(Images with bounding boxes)
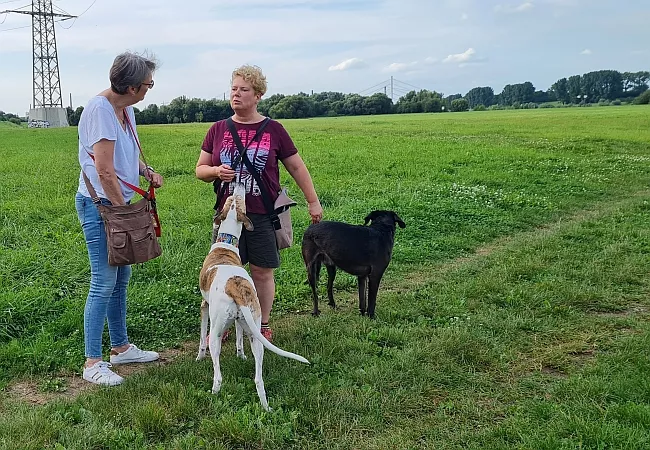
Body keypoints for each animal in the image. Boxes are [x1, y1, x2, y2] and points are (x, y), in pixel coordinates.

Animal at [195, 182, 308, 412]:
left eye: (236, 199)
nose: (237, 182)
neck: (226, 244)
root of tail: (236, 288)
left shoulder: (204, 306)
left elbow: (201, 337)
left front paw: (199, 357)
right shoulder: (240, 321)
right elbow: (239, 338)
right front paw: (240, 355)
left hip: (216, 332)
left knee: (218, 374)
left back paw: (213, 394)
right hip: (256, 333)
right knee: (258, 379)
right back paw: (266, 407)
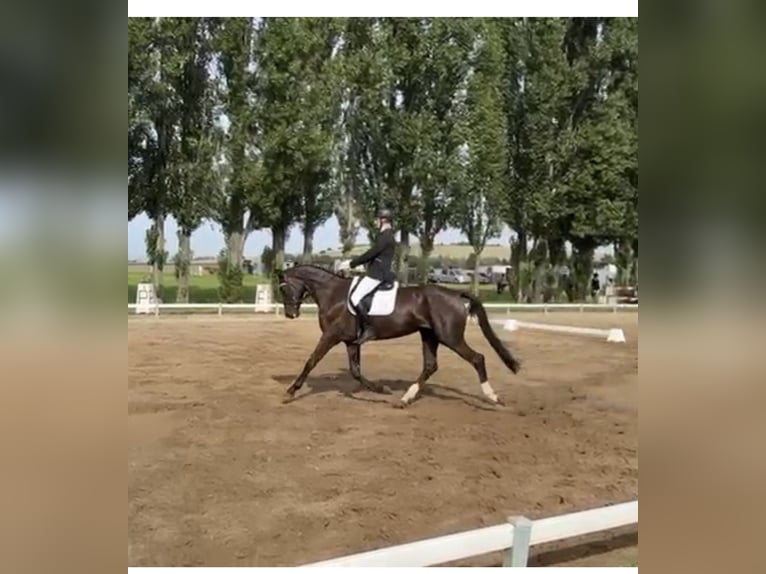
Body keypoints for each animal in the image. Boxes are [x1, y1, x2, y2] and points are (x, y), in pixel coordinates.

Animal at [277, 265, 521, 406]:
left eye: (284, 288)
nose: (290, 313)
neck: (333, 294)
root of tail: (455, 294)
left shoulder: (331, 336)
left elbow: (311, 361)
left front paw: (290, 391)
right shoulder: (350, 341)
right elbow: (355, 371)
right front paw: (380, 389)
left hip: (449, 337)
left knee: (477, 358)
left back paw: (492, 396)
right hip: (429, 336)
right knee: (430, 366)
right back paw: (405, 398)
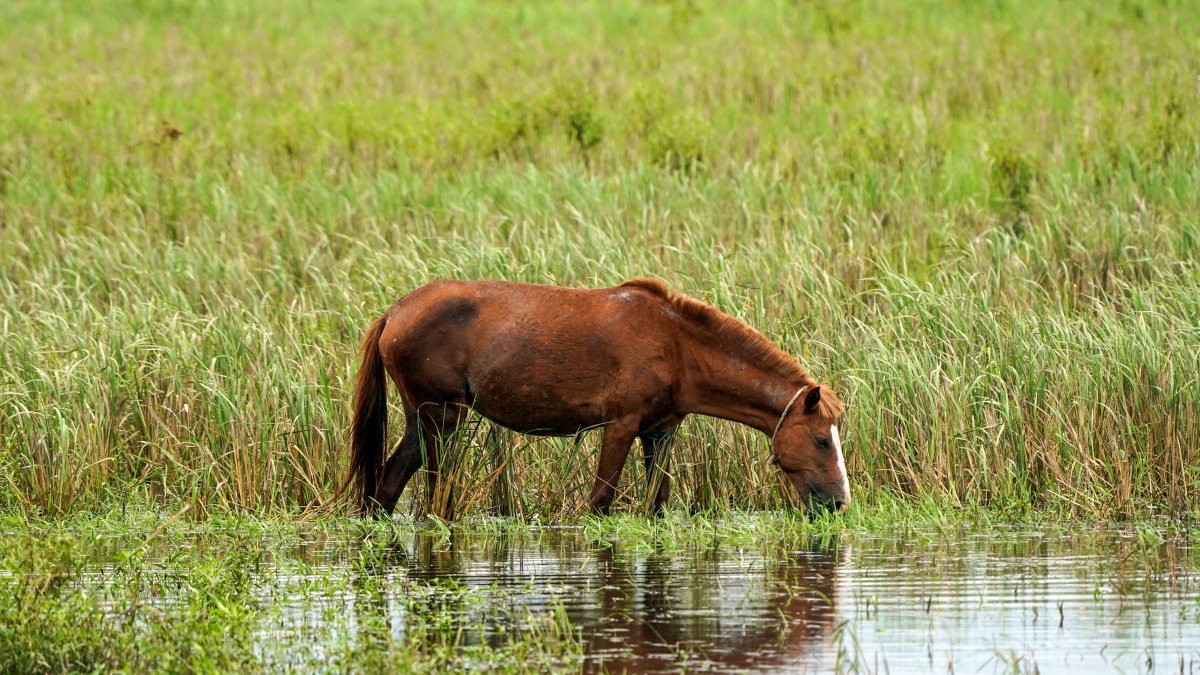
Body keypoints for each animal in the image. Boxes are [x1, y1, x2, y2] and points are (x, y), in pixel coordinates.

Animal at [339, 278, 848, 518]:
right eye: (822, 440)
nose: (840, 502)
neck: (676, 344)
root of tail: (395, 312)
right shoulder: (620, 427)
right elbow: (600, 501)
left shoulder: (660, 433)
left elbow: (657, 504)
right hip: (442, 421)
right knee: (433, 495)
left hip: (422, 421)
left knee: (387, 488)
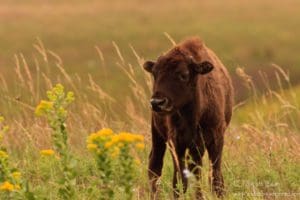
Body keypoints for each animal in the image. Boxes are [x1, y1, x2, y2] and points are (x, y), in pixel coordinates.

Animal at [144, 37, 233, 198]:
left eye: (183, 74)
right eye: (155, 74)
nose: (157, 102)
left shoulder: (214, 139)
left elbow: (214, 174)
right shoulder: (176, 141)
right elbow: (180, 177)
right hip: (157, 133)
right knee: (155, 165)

TASK BRIEF:
Set down again, exactly, the lines from the one with "right front paw: (240, 355)" to the last line of the data, both included and pictures excluded.

RESPONSE AREA:
right front paw: (240, 355)
left hip: (216, 332)
left knee: (218, 374)
left back paw: (213, 394)
right hip: (256, 333)
right knee: (258, 379)
right back paw: (266, 407)
Body keypoints for each animal in the image. Boxes are [x1, y1, x2, y2] and points are (x, y), in pixel coordinates.

Animal at [277, 265, 521, 406]:
left eye: (284, 288)
nose: (290, 313)
neck: (333, 294)
root of tail: (455, 294)
left shoulder: (331, 336)
left elbow: (311, 361)
left front paw: (290, 391)
right shoulder: (350, 341)
right elbow: (355, 371)
right front paw: (380, 389)
left hip: (449, 337)
left knee: (477, 358)
left back paw: (492, 396)
right hip: (429, 336)
right knee: (430, 366)
right back paw: (405, 398)
Body keypoints for each animal in the image. Boxes are [x1, y1, x2, y2] and points are (x, y), in pixel coordinates.

Animal at [339, 278, 848, 518]:
right eye: (822, 440)
nose: (840, 502)
neck: (676, 344)
root of tail: (395, 312)
right shoulder: (620, 427)
right elbow: (600, 501)
left shoulder: (660, 433)
left elbow: (657, 504)
right hip: (442, 421)
right knee: (433, 495)
left hip: (422, 421)
left knee: (387, 488)
Body keypoints for each animal in the image. Boxes are [x1, y1, x2, y2] and points are (x, y), in pixel coordinates.

Animal at [144, 37, 233, 198]:
left eye: (183, 74)
right eye: (155, 74)
nose: (157, 102)
left shoulder: (214, 139)
left elbow: (214, 174)
right shoulder: (176, 141)
right elbow: (180, 177)
right hip: (157, 133)
right knee: (155, 165)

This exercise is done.